■ **TAREA PENDIENTE**: Cita textualmente cada una de las líneas del listado que aparece a continuación.

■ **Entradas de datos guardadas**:
┄┄┄┄┄┄┄┄┄┄┄┄┄┄┄┄┄┄┄┄

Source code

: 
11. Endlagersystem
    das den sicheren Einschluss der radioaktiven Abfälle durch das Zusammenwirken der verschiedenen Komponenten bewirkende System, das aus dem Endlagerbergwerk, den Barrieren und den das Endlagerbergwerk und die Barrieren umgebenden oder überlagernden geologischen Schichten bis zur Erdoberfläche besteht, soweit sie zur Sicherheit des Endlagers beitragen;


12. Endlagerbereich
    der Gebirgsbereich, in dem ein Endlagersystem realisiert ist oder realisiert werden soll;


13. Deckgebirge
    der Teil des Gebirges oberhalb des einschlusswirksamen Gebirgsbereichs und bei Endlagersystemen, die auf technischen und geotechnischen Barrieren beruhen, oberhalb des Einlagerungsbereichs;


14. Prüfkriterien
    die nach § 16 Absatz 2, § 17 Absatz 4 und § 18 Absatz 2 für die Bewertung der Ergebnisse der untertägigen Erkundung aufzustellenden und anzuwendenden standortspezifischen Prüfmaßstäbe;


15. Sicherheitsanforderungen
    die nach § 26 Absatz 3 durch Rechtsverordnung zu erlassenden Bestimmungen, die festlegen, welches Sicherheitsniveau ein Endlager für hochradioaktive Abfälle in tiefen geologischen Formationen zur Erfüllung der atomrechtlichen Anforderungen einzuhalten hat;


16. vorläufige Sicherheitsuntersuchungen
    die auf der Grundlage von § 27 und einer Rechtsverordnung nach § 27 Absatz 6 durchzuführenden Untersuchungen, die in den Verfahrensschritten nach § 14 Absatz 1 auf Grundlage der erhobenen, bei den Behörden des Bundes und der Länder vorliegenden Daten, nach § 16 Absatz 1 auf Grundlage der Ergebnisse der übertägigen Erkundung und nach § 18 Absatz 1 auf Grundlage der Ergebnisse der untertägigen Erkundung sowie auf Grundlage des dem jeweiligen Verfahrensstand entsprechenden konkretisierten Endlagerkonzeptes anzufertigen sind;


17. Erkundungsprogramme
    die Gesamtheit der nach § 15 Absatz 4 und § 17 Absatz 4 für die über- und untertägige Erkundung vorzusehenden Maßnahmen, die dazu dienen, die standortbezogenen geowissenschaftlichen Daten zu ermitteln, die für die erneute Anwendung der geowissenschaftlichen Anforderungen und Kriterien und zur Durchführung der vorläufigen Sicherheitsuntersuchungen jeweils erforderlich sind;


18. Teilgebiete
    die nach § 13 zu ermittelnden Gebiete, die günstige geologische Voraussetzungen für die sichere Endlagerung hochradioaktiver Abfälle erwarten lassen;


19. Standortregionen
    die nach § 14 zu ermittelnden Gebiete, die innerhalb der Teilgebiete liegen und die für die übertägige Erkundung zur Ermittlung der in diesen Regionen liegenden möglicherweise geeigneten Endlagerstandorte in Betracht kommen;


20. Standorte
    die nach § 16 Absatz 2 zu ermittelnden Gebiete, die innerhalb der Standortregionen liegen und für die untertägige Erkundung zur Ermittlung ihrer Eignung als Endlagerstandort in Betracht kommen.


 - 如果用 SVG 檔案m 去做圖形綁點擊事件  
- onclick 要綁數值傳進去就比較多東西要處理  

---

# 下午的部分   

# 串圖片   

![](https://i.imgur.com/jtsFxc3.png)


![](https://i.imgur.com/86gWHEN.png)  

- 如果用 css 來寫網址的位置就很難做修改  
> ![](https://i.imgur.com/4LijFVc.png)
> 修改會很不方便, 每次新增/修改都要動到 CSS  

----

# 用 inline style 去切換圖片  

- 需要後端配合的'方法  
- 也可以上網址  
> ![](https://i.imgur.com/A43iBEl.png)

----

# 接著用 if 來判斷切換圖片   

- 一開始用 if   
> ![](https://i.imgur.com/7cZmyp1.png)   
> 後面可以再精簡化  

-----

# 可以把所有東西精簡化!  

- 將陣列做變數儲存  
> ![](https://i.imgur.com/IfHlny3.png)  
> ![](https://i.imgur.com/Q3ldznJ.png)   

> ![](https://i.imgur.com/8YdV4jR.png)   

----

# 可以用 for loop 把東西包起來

┄┄┄┄┄┄┄┄┄┄┄┄┄┄┄┄┄┄┄┄

■ **RESULTADO OBTENIDO**:
Source code

: 
11. Endlagersystem
    das den sicheren Einschluss der radioaktiven Abfälle durch das Zusammenwirken der verschiedenen Komponenten bewirkende System, das aus dem Endlagerbergwerk, den Barrieren und den das Endlagerbergwerk und die Barrieren umgebenden oder überlagernden geologischen Schichten bis zur Erdoberfläche besteht, soweit sie zur Sicherheit des Endlagers beitragen;


12. Endlagerbereich
    der Gebirgsbereich, in dem ein Endlagersystem realisiert ist oder realisiert werden soll;


13. Deckgebirge
    der Teil des Gebirges oberhalb des einschlusswirksamen Gebirgsbereichs und bei Endlagersystemen, die auf technischen und geotechnischen Barrieren beruhen, oberhalb des Einlagerungsbereichs;


14. Prüfkriterien
    die nach § 16 Absatz 2, § 17 Absatz 4 und § 18 Absatz 2 für die Bewertung der Ergebnisse der untertägigen Erkundung aufzustellenden und anzuwendenden standortspezifischen Prüfmaßstäbe;


15. Sicherheitsanforderungen
    die nach § 26 Absatz 3 durch Rechtsverordnung zu erlassenden Bestimmungen, die festlegen, welches Sicherheitsniveau ein Endlager für hochradioaktive Abfälle in tiefen geologischen Formationen zur Erfüllung der atomrechtlichen Anforderungen einzuhalten hat;


16. vorläufige Sicherheitsuntersuchungen
    die auf der Grundlage von § 27 und einer Rechtsverordnung nach § 27 Absatz 6 durchzuführenden Untersuchungen, die in den Verfahrensschritten nach § 14 Absatz 1 auf Grundlage der erhobenen, bei den Behörden des Bundes und der Länder vorliegenden Daten, nach § 16 Absatz 1 auf Grundlage der Ergebnisse der übertägigen Erkundung und nach § 18 Absatz 1 auf Grundlage der Ergebnisse der untertägigen Erkundung sowie auf Grundlage des dem jeweiligen Verfahrensstand entsprechenden konkretisierten Endlagerkonzeptes anzufertigen sind;


17. Erkundungsprogramme
    die Gesamtheit der nach § 15 Absatz 4 und § 17 Absatz 4 für die über- und untertägige Erkundung vorzusehenden Maßnahmen, die dazu dienen, die standortbezogenen geowissenschaftlichen Daten zu ermitteln, die für die erneute Anwendung der geowissenschaftlichen Anforderungen und Kriterien und zur Durchführung der vorläufigen Sicherheitsuntersuchungen jeweils erforderlich sind;


18. Teilgebiete
    die nach § 13 zu ermittelnden Gebiete, die günstige geologische Voraussetzungen für die sichere Endlagerung hochradioaktiver Abfälle erwarten lassen;


19. Standortregionen
    die nach § 14 zu ermittelnden Gebiete, die innerhalb der Teilgebiete liegen und die für die übertägige Erkundung zur Ermittlung der in diesen Regionen liegenden möglicherweise geeigneten Endlagerstandorte in Betracht kommen;


20. Standorte
    die nach § 16 Absatz 2 zu ermittelnden Gebiete, die innerhalb der Standortregionen liegen und für die untertägige Erkundung zur Ermittlung ihrer Eignung als Endlagerstandort in Betracht kommen.


 - 如果用 SVG 檔案m 去做圖形綁點擊事件  
- onclick 要綁數值傳進去就比較多東西要處理  

---

# 下午的部分   

# 串圖片   

![](https://i.imgur.com/jtsFxc3.png)


![](https://i.imgur.com/86gWHEN.png)  

- 如果用 css 來寫網址的位置就很難做修改  
> ![](https://i.imgur.com/4LijFVc.png)
> 修改會很不方便, 每次新增/修改都要動到 CSS  

----

# 用 inline style 去切換圖片  

- 需要後端配合的'方法  
- 也可以上網址  
> ![](https://i.imgur.com/A43iBEl.png)

----

# 接著用 if 來判斷切換圖片   

- 一開始用 if   
> ![](https://i.imgur.com/7cZmyp1.png)   
> 後面可以再精簡化  

-----

# 可以把所有東西精簡化!  

- 將陣列做變數儲存  
> ![](https://i.imgur.com/IfHlny3.png)  
> ![](https://i.imgur.com/Q3ldznJ.png)   

> ![](https://i.imgur.com/8YdV4jR.png)   

----

# 可以用 for loop 把東西包起來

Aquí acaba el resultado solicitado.